Abstract 3354: Increase of Telomere Gap between Granulocytes and Lymphocytes in Patients with Previous Myocardial Infarction: A Novel Measure for Accelerated Telomere Erosion
Individuals with age-corrected reduction of total leukocyte telomere length have been shown to exhibit a remarkable increase in mortality from cardiovascular and infectious complications. Given the considerable interindividual variability of telomere length in healthy adults due to genetic differences already present at birth and the heterogeneity in composition of the total leukocyte compartment, extensive study populations are required to detect accelerated telomere shortening between age-matched groups. With this study, we intended to identify a parameter to improve prediction of individual telomere erosion in patients (pts) with coronary artery disease and previous myocardial infarction (CAD).

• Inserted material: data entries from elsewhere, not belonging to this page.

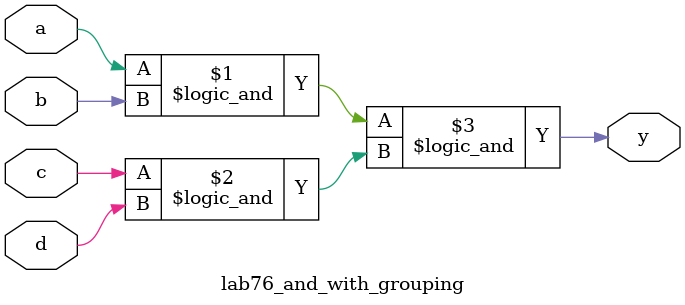
<source format=v>
`timescale 1ns / 1ps


module lab76_and_with_grouping(
                    input a, b, c, d, 
                    output y
    );
assign y = (a && b) && ( c && d);   
endmodule

</source>
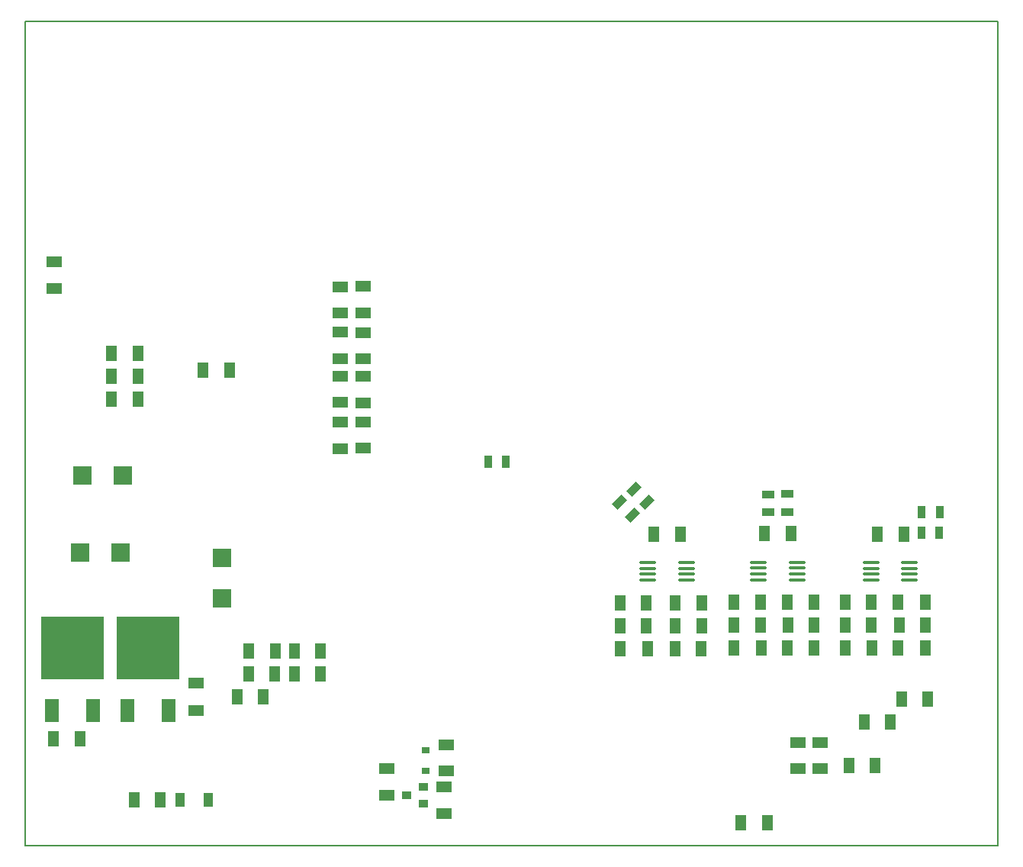
<source format=gbr>
G04 PROTEUS GERBER X2 FILE*
%TF.GenerationSoftware,Labcenter,Proteus,8.7-SP3-Build25561*%
%TF.CreationDate,2021-07-11T19:21:44+00:00*%
%TF.FileFunction,Paste,Bot*%
%TF.FilePolarity,Positive*%
%TF.Part,Single*%
%TF.SameCoordinates,{e2a5a0b5-523e-413d-a229-b9dd8a4e077c}*%
%FSLAX45Y45*%
%MOMM*%
G01*
%TA.AperFunction,Material*%
%ADD101R,1.803400X1.143000*%
%TA.AperFunction,Material*%
%ADD98R,6.985000X6.985000*%
%ADD99R,1.524000X2.540000*%
%TA.AperFunction,Material*%
%ADD106R,1.143000X1.803400*%
%AMPPAD078*
4,1,36,
0.901700,-0.025400,
0.901700,0.025400,
0.898160,0.061750,
0.887980,0.095370,
0.871810,0.125600,
0.850300,0.151800,
0.824110,0.173310,
0.793870,0.189480,
0.760250,0.199660,
0.723900,0.203200,
-0.723900,0.203200,
-0.760250,0.199660,
-0.793870,0.189480,
-0.824110,0.173310,
-0.850300,0.151800,
-0.871810,0.125600,
-0.887980,0.095370,
-0.898160,0.061750,
-0.901700,0.025400,
-0.901700,-0.025400,
-0.898160,-0.061750,
-0.887980,-0.095370,
-0.871810,-0.125600,
-0.850300,-0.151800,
-0.824110,-0.173310,
-0.793870,-0.189480,
-0.760250,-0.199660,
-0.723900,-0.203200,
0.723900,-0.203200,
0.760250,-0.199660,
0.793870,-0.189480,
0.824110,-0.173310,
0.850300,-0.151800,
0.871810,-0.125600,
0.887980,-0.095370,
0.898160,-0.061750,
0.901700,-0.025400,
0*%
%TA.AperFunction,Material*%
%ADD88PPAD078*%
%TA.AperFunction,Material*%
%ADD114R,1.016000X1.524000*%
%ADD115R,0.939800X1.447800*%
%TA.AperFunction,Material*%
%ADD111R,1.016000X0.889000*%
%TA.AperFunction,Material*%
%ADD116R,2.108200X2.108200*%
%ADD109R,0.889000X0.635000*%
%AMPPAD107*
4,1,4,
-0.179610,-0.844140,
-0.844140,-0.179610,
0.179610,0.844140,
0.844140,0.179610,
-0.179610,-0.844140,
0*%
%ADD117PPAD107*%
%ADD118R,1.447800X0.939800*%
%TA.AperFunction,Profile*%
%ADD39C,0.203200*%
%TD.AperFunction*%
D101*
X+2413000Y-716000D03*
X+2413000Y-1016000D03*
X+2413000Y-218000D03*
X+2413000Y-508000D03*
X+2667000Y-208000D03*
X+2667000Y-508000D03*
X+2667000Y-726000D03*
X+2667000Y-1016000D03*
D98*
X-553200Y-4224020D03*
D99*
X-324600Y-4914900D03*
X-781800Y-4914900D03*
D98*
X+285000Y-4224020D03*
D99*
X+513600Y-4914900D03*
X+56400Y-4914900D03*
D106*
X+173000Y-1460500D03*
X-127000Y-1460500D03*
X+173000Y-952500D03*
X-127000Y-952500D03*
X+173000Y-1206500D03*
X-127000Y-1206500D03*
X+889000Y-1143000D03*
X+1189000Y-1143000D03*
X-469100Y-5232400D03*
X-769100Y-5232400D03*
D101*
X+818400Y-4914900D03*
X+818400Y-4614900D03*
X+2667000Y-1206500D03*
X+2667000Y-1506500D03*
X+2413000Y-1714500D03*
X+2413000Y-2014500D03*
X+2667000Y-1714500D03*
X+2667000Y-2004500D03*
X+2413000Y-1206500D03*
X+2413000Y-1496500D03*
D88*
X+6259000Y-3273402D03*
X+6259000Y-3338402D03*
X+6259000Y-3403402D03*
X+6259000Y-3468402D03*
X+5829000Y-3468402D03*
X+5829000Y-3403402D03*
X+5829000Y-3338402D03*
X+5829000Y-3273402D03*
X+7486107Y-3273033D03*
X+7486107Y-3338033D03*
X+7486107Y-3403033D03*
X+7486107Y-3468033D03*
X+7056107Y-3468033D03*
X+7056107Y-3403033D03*
X+7056107Y-3338033D03*
X+7056107Y-3273033D03*
X+8735869Y-3274533D03*
X+8735869Y-3339533D03*
X+8735869Y-3404533D03*
X+8735869Y-3469533D03*
X+8305869Y-3469533D03*
X+8305869Y-3404533D03*
X+8305869Y-3339533D03*
X+8305869Y-3274533D03*
D106*
X+6195500Y-2957402D03*
X+5895500Y-2957402D03*
X+7422607Y-2957033D03*
X+7122607Y-2957033D03*
X+8672369Y-2958533D03*
X+8372369Y-2958533D03*
X+6432000Y-3719402D03*
X+6132000Y-3719402D03*
X+7676607Y-3719033D03*
X+7376607Y-3719033D03*
X+8908869Y-3719033D03*
X+8608869Y-3719033D03*
X+6432000Y-3973402D03*
X+6132000Y-3973402D03*
X+5824500Y-4227402D03*
X+5524500Y-4227402D03*
X+5524500Y-3719402D03*
X+5814500Y-3719402D03*
X+6422000Y-4227402D03*
X+6132000Y-4227402D03*
X+5814500Y-3973402D03*
X+5524500Y-3973402D03*
X+6787607Y-3719033D03*
X+7077607Y-3719033D03*
X+7676607Y-3973033D03*
X+7386607Y-3973033D03*
X+7077607Y-3973033D03*
X+6787607Y-3973033D03*
X+8019869Y-3719033D03*
X+8309869Y-3719033D03*
X+8908869Y-3973033D03*
X+8618869Y-3973033D03*
X+8309869Y-3973033D03*
X+8019869Y-3973033D03*
X+7087607Y-4227033D03*
X+6787607Y-4227033D03*
X+7676607Y-4227033D03*
X+7376607Y-4227033D03*
X+8319869Y-4227033D03*
X+8019869Y-4227033D03*
X+8908869Y-4227033D03*
X+8608869Y-4227033D03*
X+7158000Y-6159500D03*
X+6858000Y-6159500D03*
X+1697000Y-4254500D03*
X+1397000Y-4254500D03*
D101*
X-762000Y+63500D03*
X-762000Y-236500D03*
D114*
X+635000Y-5905500D03*
X+949960Y-5905500D03*
D106*
X+8064500Y-5524500D03*
X+8354500Y-5524500D03*
D101*
X+7493000Y-5270500D03*
X+7493000Y-5560500D03*
X+7737500Y-5560500D03*
X+7737500Y-5270500D03*
D106*
X+8643416Y-4793216D03*
X+8933416Y-4793216D03*
X+419100Y-5905500D03*
X+129100Y-5905500D03*
X+1905000Y-4508500D03*
X+2195000Y-4508500D03*
X+1905000Y-4254500D03*
X+2195000Y-4254500D03*
X+1397000Y-4508500D03*
X+1687000Y-4508500D03*
X+1560000Y-4762500D03*
X+1270000Y-4762500D03*
D115*
X+4054500Y-2159000D03*
X+4254500Y-2159000D03*
D101*
X+3589358Y-5587074D03*
X+3589358Y-5297074D03*
X+3568700Y-5767900D03*
X+3568700Y-6057900D03*
X+2933700Y-5854700D03*
X+2933700Y-5564700D03*
D111*
X+3149600Y-5859780D03*
X+3340100Y-5765800D03*
X+3340100Y-5953760D03*
D116*
X-19900Y-3162300D03*
X-469900Y-3162300D03*
X+5500Y-2311400D03*
X-444500Y-2311400D03*
X+1104900Y-3225800D03*
X+1104900Y-3675800D03*
D106*
X+8521700Y-5041900D03*
X+8231700Y-5041900D03*
D109*
X+3365500Y-5588897D03*
X+3365500Y-5353947D03*
D117*
X+5660311Y-2750411D03*
X+5518890Y-2608990D03*
X+5816600Y-2603500D03*
X+5675178Y-2462078D03*
D118*
X+7162800Y-2717800D03*
X+7162800Y-2517800D03*
X+7378700Y-2714600D03*
X+7378700Y-2514600D03*
D115*
X+8867800Y-2717800D03*
X+9067800Y-2717800D03*
X+8864600Y-2946400D03*
X+9064600Y-2946400D03*
D39*
X-1079500Y-6413500D02*
X+9715500Y-6413500D01*
X+9715500Y+2730500D01*
X-1079500Y+2730500D01*
X-1079500Y-6413500D01*
M02*

</source>
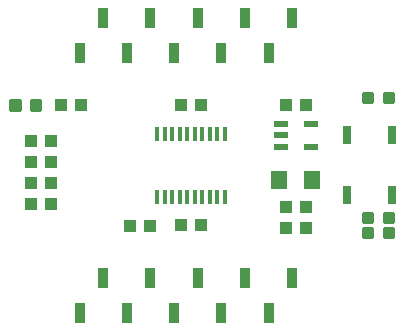
<source format=gbr>
G04 EAGLE Gerber RS-274X export*
G75*
%MOMM*%
%FSLAX34Y34*%
%LPD*%
%INSolderpaste Top*%
%IPPOS*%
%AMOC8*
5,1,8,0,0,1.08239X$1,22.5*%
G01*
%ADD10R,1.100000X1.000000*%
%ADD11R,1.200000X0.550000*%
%ADD12R,1.400000X1.600000*%
%ADD13R,0.381000X1.143000*%
%ADD14R,0.762000X1.524000*%
%ADD15R,0.850000X1.700000*%
%ADD16C,0.300000*%


D10*
X194276Y88621D03*
X177276Y88621D03*
X118500Y190500D03*
X135500Y190500D03*
X220100Y88900D03*
X237100Y88900D03*
X309000Y104140D03*
X326000Y104140D03*
X309000Y86360D03*
X326000Y86360D03*
X237100Y190500D03*
X220100Y190500D03*
D11*
X304499Y174600D03*
X304499Y165100D03*
X304499Y155600D03*
X330501Y155600D03*
X330501Y174600D03*
D12*
X303500Y127000D03*
X331500Y127000D03*
D10*
X326000Y190500D03*
X309000Y190500D03*
D13*
X231775Y112903D03*
X225425Y112903D03*
X219075Y112903D03*
X212725Y112903D03*
X206375Y112903D03*
X200025Y112903D03*
X238125Y112903D03*
X244475Y112903D03*
X250825Y112903D03*
X257175Y112903D03*
X225425Y166497D03*
X231775Y166497D03*
X238125Y166497D03*
X244475Y166497D03*
X250825Y166497D03*
X257175Y166497D03*
X219075Y166497D03*
X212725Y166497D03*
X206375Y166497D03*
X200025Y166497D03*
D10*
X93100Y124460D03*
X110100Y124460D03*
X110100Y142240D03*
X93100Y142240D03*
X93100Y160020D03*
X110100Y160020D03*
X93100Y106680D03*
X110100Y106680D03*
D14*
X398780Y165100D03*
X398780Y114300D03*
X360680Y165100D03*
X360680Y114300D03*
D15*
X134300Y234700D03*
X154300Y264700D03*
X174300Y234700D03*
X194300Y264700D03*
X214300Y234700D03*
X234300Y264700D03*
X254300Y234700D03*
X274300Y264700D03*
X294300Y234700D03*
X314300Y264700D03*
X134300Y14700D03*
X154300Y44700D03*
X174300Y14700D03*
X194300Y44700D03*
X214300Y14700D03*
X234300Y44700D03*
X254300Y14700D03*
X274300Y44700D03*
X294300Y14700D03*
X314300Y44700D03*
D16*
X392620Y91750D02*
X392620Y98750D01*
X399620Y98750D01*
X399620Y91750D01*
X392620Y91750D01*
X392620Y94600D02*
X399620Y94600D01*
X399620Y97450D02*
X392620Y97450D01*
X375080Y98750D02*
X375080Y91750D01*
X375080Y98750D02*
X382080Y98750D01*
X382080Y91750D01*
X375080Y91750D01*
X375080Y94600D02*
X382080Y94600D01*
X382080Y97450D02*
X375080Y97450D01*
X392620Y86050D02*
X392620Y79050D01*
X392620Y86050D02*
X399620Y86050D01*
X399620Y79050D01*
X392620Y79050D01*
X392620Y81900D02*
X399620Y81900D01*
X399620Y84750D02*
X392620Y84750D01*
X375080Y86050D02*
X375080Y79050D01*
X375080Y86050D02*
X382080Y86050D01*
X382080Y79050D01*
X375080Y79050D01*
X375080Y81900D02*
X382080Y81900D01*
X382080Y84750D02*
X375080Y84750D01*
X392620Y193350D02*
X392620Y200350D01*
X399620Y200350D01*
X399620Y193350D01*
X392620Y193350D01*
X392620Y196200D02*
X399620Y196200D01*
X399620Y199050D02*
X392620Y199050D01*
X375080Y200350D02*
X375080Y193350D01*
X375080Y200350D02*
X382080Y200350D01*
X382080Y193350D01*
X375080Y193350D01*
X375080Y196200D02*
X382080Y196200D01*
X382080Y199050D02*
X375080Y199050D01*
X83630Y194000D02*
X83630Y187000D01*
X76630Y187000D01*
X76630Y194000D01*
X83630Y194000D01*
X83630Y189850D02*
X76630Y189850D01*
X76630Y192700D02*
X83630Y192700D01*
X101170Y194000D02*
X101170Y187000D01*
X94170Y187000D01*
X94170Y194000D01*
X101170Y194000D01*
X101170Y189850D02*
X94170Y189850D01*
X94170Y192700D02*
X101170Y192700D01*
M02*

</source>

Methods: Mean telomere length (mTL) was measured in 63 CAD pts (mean age 65±4 years, mean ejection fraction 31±9%) and 23 age-matched healthy controls (65±4 years). Using the flow-FISH method, we were able to distinguish between myeloid and lymphoid cell populations in peripheral blood cells as well as in bone marrow mononuclear cells (BMC).
Results: The difference between mTL of the granulocyte and lymphocyte population (ΔTELGr-Ly ) was significantly increased from 742 ± 396 base pairs (bp) in the control group to 1055±570 bp in CAD pts (p=0.018). Age was the only independent predictor for telomere length of BMCs. Lymphocytes, but not granulocytes, demonstrated significant telomere shortening between BMCs and peripheral blood in CAD patients (−444 ± 624 bp) as opposed to an increase in a young and healthy control group (+307 ± 372 bp) (p<0.001). Using immunomagnetic cell sorting, telomerase activity (TA) was determined in freshly isolated white blood cell subpopulations. Surprisingly, TA could not be detected in peripheral blood granulocytes (CD15+ granulocytes) from CAD pts. In contrast, CD4+ T-lymphocytes contained the highest amount of TA, compared to CD8+ cells and B-lymphocytes.
Conclusions: Our results suggest that primarily peripheral blood lymphocytes - and not granulocytes - can develop stress-induced telomere erosion in CAD. Therefore the base pair length difference between the two populations provides a valuable parameter to detect telomere erosion in patients with CAD, largely independent of the hereditary influence on mTL.